His Functional Independent Measure system was adopted by Medicare and Medicaid to determine how much hospitals should be paid for inpatient treatment. It bases payment on the severity of a patient’s disability when admitted.
In 1987, he helped found the Uniform Data System for Medical Rehabilitation, a nonprofit organization at UB that became the largest national registry of standardized information of medical rehabilitation. He served as its executive director.
A professor emeritus of rehabilitation medicine at UB’s Jacobs School of Medicine, he had headed the Department of Rehabilitation Medicine at Buffalo General Medical Center.
Born in Brooklyn, he was the son and grandson of African American physicians and nephew of the national director of the Urban League.
After graduating from South Huntington High School on Long Island, he followed his father’s path. He attended his father's alma mater, Dartmouth College, where he received a bachelor’s degree in 1949, and earned a medical degree from the New York University-Bellevue Medical School.
He joined his father’s practice after a year of internship in a Long Island hospital, then was drafted into the Army in 1954.
He enrolled in a three-year residency in physical medicine and rehabilitation at Walter Reed Army Hospital in Bethesda, Md., and served at Letterman Army Hospital in San Francisco, attaining the rank of major.
Dr. Granger then accepted a position at the Yale University School of Medicine and Yale-New Haven Hospital. In 1968, he became head of the Department of Rehabilitation Medicine at Tufts University in Boston, Mass., where he first recognized the need for a way to measure improvements in the health of patients.
He accepted a similar post at Brown University in Providence, R.I., in 1977 and came to UB in 1983 in hopes of having a chance to further develop a system for measuring patients’ functions.
“Rehabilitation can be a resource intensive, time-consuming, costly endeavor,” he wrote in the scientific journal PM&R in 2014. “If we did not come up with a way to measure and prove the value of what we were providing for our patients, we would be at great risk to lose reimbursement for our services. ... We needed to find a way to measure the value of what we did.”

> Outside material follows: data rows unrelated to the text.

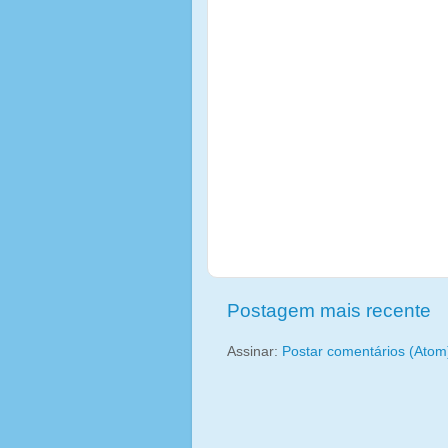
Postagem mais recente
Assinar:
Postar comentários (Atom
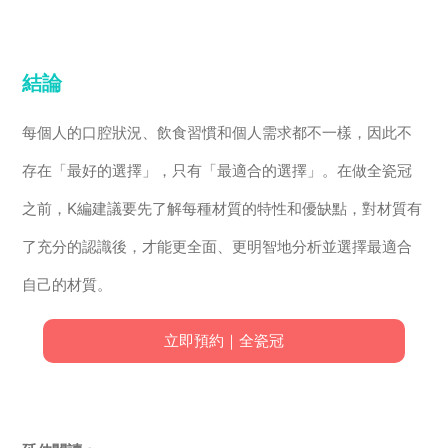
結論
每個人的口腔狀況、飲食習慣和個人需求都不一樣，因此不
存在「最好的選擇」，只有「最適合的選擇」。在做全瓷冠
之前，K編建議要先了解每種材質的特性和優缺點，對材質有
了充分的認識後，才能更全面、更明智地分析並選擇最適合
自己的材質。
立即預約｜全瓷冠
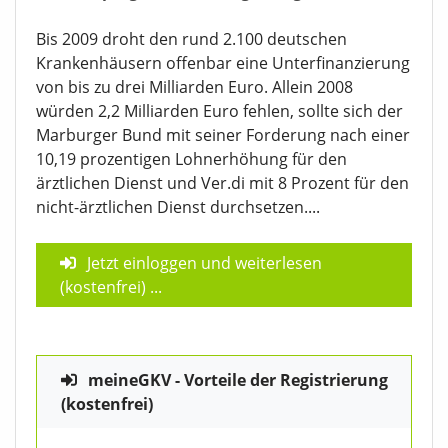
Bis 2009 droht den rund 2.100 deutschen
Krankenhäusern offenbar eine Unterfinanzierung
von bis zu drei Milliarden Euro. Allein 2008
würden 2,2 Milliarden Euro fehlen, sollte sich der
Marburger Bund mit seiner Forderung nach einer
10,19 prozentigen Lohnerhöhung für den
ärztlichen Dienst und Ver.di mit 8 Prozent für den
nicht-ärztlichen Dienst durchsetzen....
Jetzt einloggen und weiterlesen
(kostenfrei)
...
meineGKV - Vorteile der Registrierung
(kostenfrei)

At UB, he was chairman of the Department of Rehabilitation Medicine and was director of the Center for Functional Assessment Research.
The author or co-author of more than 275 research publications, in 1993 he received the Frank H. Krusen Award, the highest honor granted by the American Academy of Physical Medicine and Rehabilitation, in recognition of his research and his contributions to the field of physical medicine.

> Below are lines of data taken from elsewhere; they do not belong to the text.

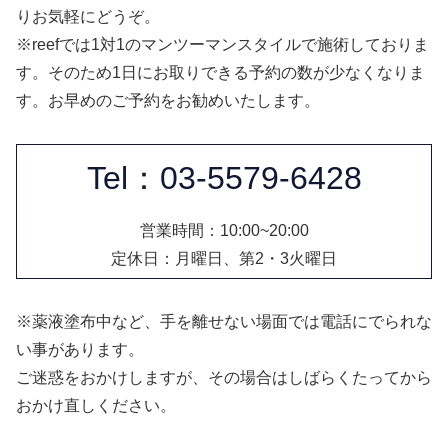
りお気軽にどうぞ。
※reefでは1対1のマンツーマンスタイルで施術しておりま
す。そのため1日にお取りできる予約の数が少なくなりま
す。お早めのご予約をお勧めいたします。
Tel：03-5579-6428
営業時間：10:00~20:00
定休日：月曜日、第2・3火曜日
※薬液塗布中など、手を離せない場面では電話にでられな
い事があります。
ご迷惑をおかけしますが、その場合はしばらくたってから
おかけ直しください。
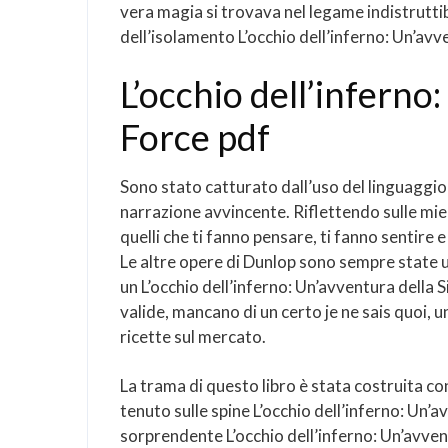
vera magia si trovava nel legame indistrutti
dell’isolamento L’occhio dell’inferno: Un’av
L’occhio dell’inferno
Force pdf
Sono stato catturato dall’uso del linguaggio 
narrazione avvincente. Riflettendo sulle mie e
quelli che ti fanno pensare, ti fanno sentire 
Le altre opere di Dunlop sono sempre state 
un L’occhio dell’inferno: Un’avventura della
valide, mancano di un certo je ne sais quoi, un
ricette sul mercato.
La trama di questo libro è stata costruita con
tenuto sulle spine L’occhio dell’inferno: Un’avv
sorprendente L’occhio dell’inferno: Un’avven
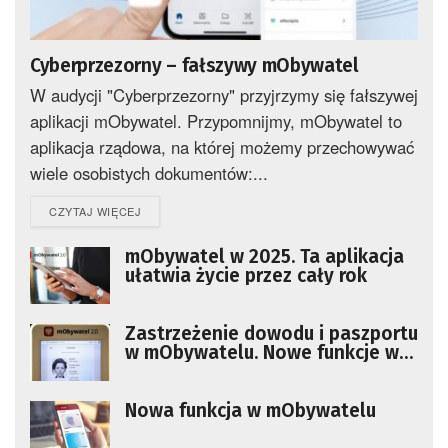
Cyberprzezorny – fałszywy mObywatel
W audycji "Cyberprzezorny" przyjrzymy się fałszywej
aplikacji mObywatel. Przypomnijmy, mObywatel to
aplikacja rządowa, na której możemy przechowywać
wiele osobistych dokumentów:...
DETAILS
CZYTAJ WIĘCEJ
mObywatel w 2025. Ta aplikacja
ułatwia życie przez cały rok
Zastrzeżenie dowodu i paszportu
w mObywatelu. Nowe funkcje w
2025 r.
Nowa funkcja w mObywatelu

He also received the Sidney Licht Award for Scientific Excellence in 1979 and the Pioneer Award for Rehabilitation Research in 1994.
He served on a federal government panel in the 1990s that established the first national standards for helping stroke victims recover. He also served on the editorial board of the American Journal of Physical Medicine and Rehabilitation.
A member of the Unitarian Universalist Church of Buffalo, he enjoyed travel, gardening and writing.
He was predeceased by his wives Joanne Champion Granger, a teacher at Mount St. Mary Academy who died in 1994, and Eloise Walker Granger, who died in 2015.
Survivors include a son, Glenn; a daughter, Dr. Marilyn; two stepsons, Oliver J. Champion III and William Walker; two stepdaughters, Dr. Susan E. Champion and Janis E. Champion; his first wife, Helen Bolden Granger; and five grandchildren.
A celebration of his life will be held in Unitarian Universalist Church of Buffalo, 695 Elmwood Ave., at a date to be announced.